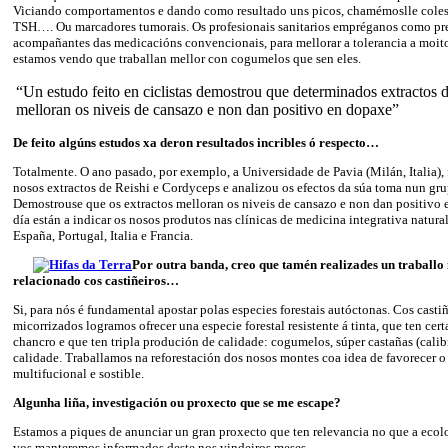
Viciando comportamentos e dando como resultado uns picos, chamémoslle coleste
TSH…. Ou marcadores tumorais. Os profesionais sanitarios empréganos como p
acompañantes das medicacións convencionais, para mellorar a tolerancia a moit
estamos vendo que traballan mellor con cogumelos que sen eles.
“Un estudo feito en ciclistas demostrou que determinados extractos
melloran os niveis de cansazo e non dan positivo en dopaxe”
De feito algúns estudos xa deron resultados incribles ó respecto…
Totalmente. O ano pasado, por exemplo, a Universidade de Pavia (Milán, Italia),
nosos extractos de Reishi e Cordyceps e analizou os efectos da súa toma nun grup
Demostrouse que os extractos melloran os niveis de cansazo e non dan positivo
día están a indicar os nosos produtos nas clínicas de medicina integrativa natura
España, Portugal, Italia e Francia.
Por outra banda, creo que tamén realizades un traballo
relacionado cos castiñeiros…
Si, para nós é fundamental apostar polas especies forestais autóctonas. Cos casti
micorrizados logramos ofrecer una especie forestal resistente á tinta, que ten cert
chancro e que ten tripla produción de calidade: cogumelos, súper castañas (cali
calidade. Traballamos na reforestación dos nosos montes coa idea de favorecer 
multifucional e sostible.
Algunha liña, investigación ou proxecto que se me escape?
Estamos a piques de anunciar un gran proxecto que ten relevancia no que a ecolox
vos manteremos informados deste nos vindeiros meses.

About this exercise
For the string "cogumelos", show each line of the entries above where it occurs.

Response
estamos vendo que traballan mellor con cogumelos que sen eles.
chancro e que ten tripla produción de calidade: cogumelos, súper castañas (cali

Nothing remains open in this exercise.